[RECORD SET — start]

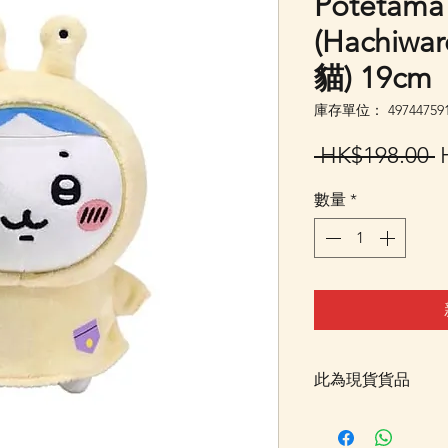
Poteta
(Hachiw
貓) 19cm
庫存單位： 497447591
 HK$198.00 
數量
*
此為現貨貨品
客戶可以直接放入購物
統顯示為"無庫存"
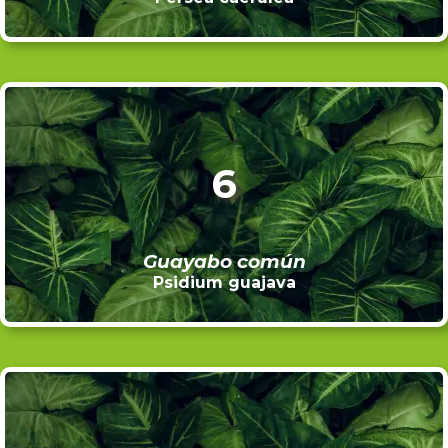
6
Guayabo común
Psidium guajava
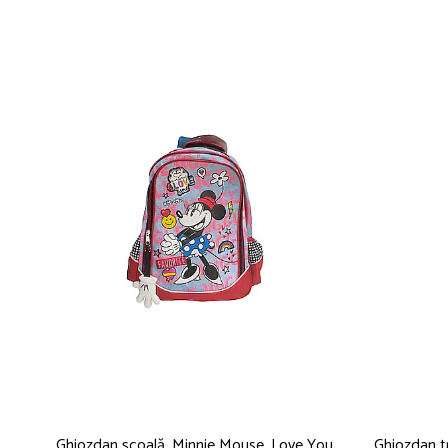
Papuci și botoșei copii
Sandale și saboți
Șorțuri și bonete
Ghiozdan școală, Minnie Mouse, Love You,
Ghiozdan tr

[RECORD SET — finish]

— ASSIGNMENT —
Everything from the line that contains "Papuci și botoșei copii" through the end of the records must be duplicated exactly, and nothing outside that range.

— TASK OUTPUT —
Papuci și botoșei copii
Sandale și saboți
Șorțuri și bonete
Ghiozdan școală, Minnie Mouse, Love You,
Ghiozdan tr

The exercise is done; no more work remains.